My fight against breast cancer officially started Friday, October 18, 2013, when I took my first course of chemo and finally got to go on the attack. It had been exactly one month since my screening mammogram which is when they knew something wasn't quite right. I've gotten a mammogram every single year since I turned 38 (I'm now 41), and last year's was clear as can be. Go figger! I will take a round of chemo every 3 weeks for 6 cycles. This holds true for the toughest regiment of chemo I am getting which is a cocktail of Herceptin (aka Trastuzumab), Paraplatin (Carboplatin), and Taxotere (Doxetaxel). One round down, five to go! I'm holding out hope my next round of chemo will include a fourth medicine called Perjeta (Pertuzumab) which was just FDA approved in neoadjuvant breast cancer treatment for ladies like me with HER2+ receptors. I'm counting on this new treatment to improve the not so rosy recurrence rates that happen with my type of cancer. As I stated before, I'll take Herceptin for one year, but my hair will grow back while I'm on just that chemo.

The morning before I started chemo, I had surgery to install a Power Port (or port-o-cath) in my chest just under my right clavicle. It has a catheter attached which runs through my chest into the main vein right above the heart. It's a straight shot to the heart from there! It is through this port that I receive all my chemo and where they draw blood. It was pretty painful at first, but my body adapted well and now it's my new buddy. It will save wear and tear on the veins in my arms and for that I am grateful.

I'm ready for this fight, and thank goodness I worked so hard over the past two-and-a-half years to get healthy. This is when I need that strong body and mind I've been cultivating. It's my time to R-O-A-R!!!




Welcome to The Breast of Both Worlds

As many of you may know, writing always has been and always will be my therapy. It's how I celebrate joys, work through problems, and move forward by reporting then letting things fall out of my head. I'm starting this blog for two main reasons, the first of which is to share all of the often complex and easily misinterpreted information about my recently-diagnosed breast cancer. Second, this is where I will share my thoughts and musings then move past them to further the fight. But, if you also know me, this is where the seriousness ends. If I can't find something to laugh about, then I need more than my breasts examined!!!

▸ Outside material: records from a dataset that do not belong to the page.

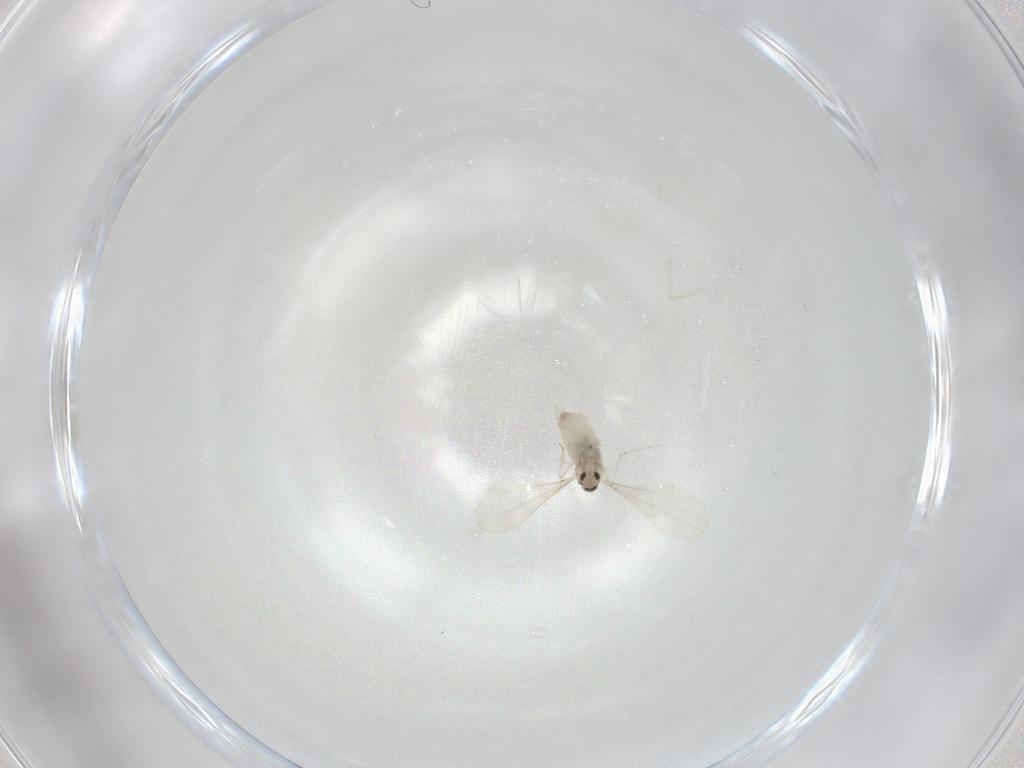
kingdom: Animalia
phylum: Arthropoda
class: Insecta
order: Diptera
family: Cecidomyiidae
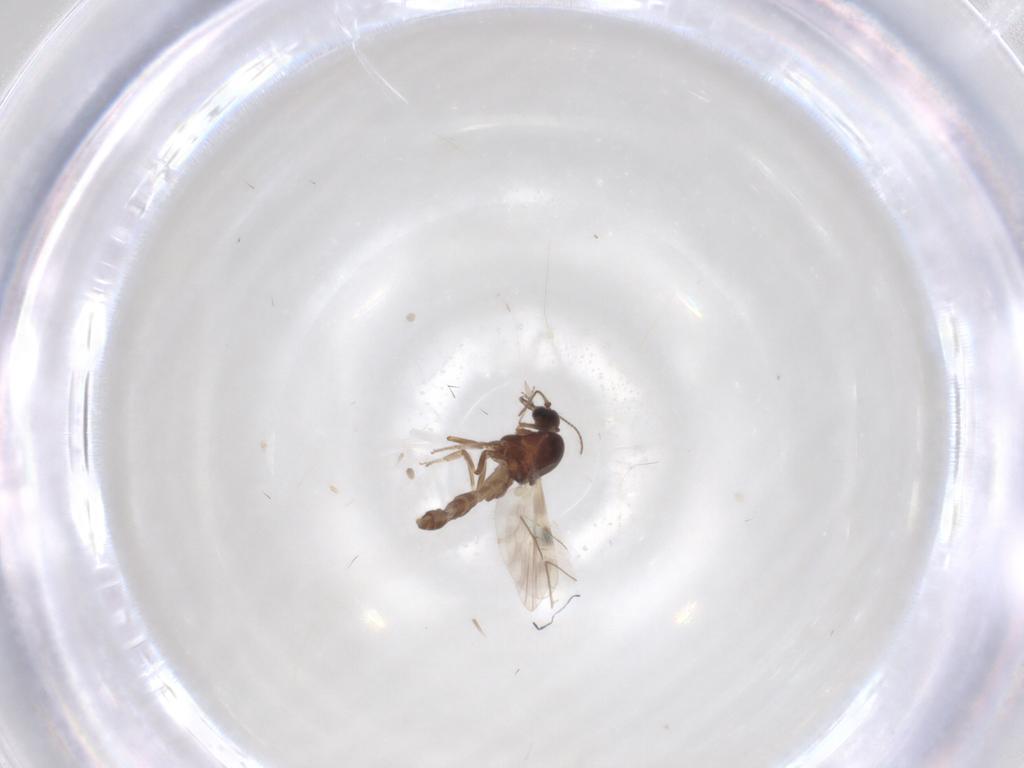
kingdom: Animalia
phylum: Arthropoda
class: Insecta
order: Diptera
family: Ceratopogonidae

I named my blog "The Breast of Both Worlds" because life is full of dichotomies that split our paths unexpectedly. I am on a new path started by some bad crap making its home in my ta-tas, but I plan to make the best of my life with breast cancer as I did before this beast became an unwelcome part of my life. I am determined to have the Breast of Both Worlds! Plus, my first two title options were already taken, so I had to make all that shit up for the sake of cohesion and continuity! Welcome to my blog!!!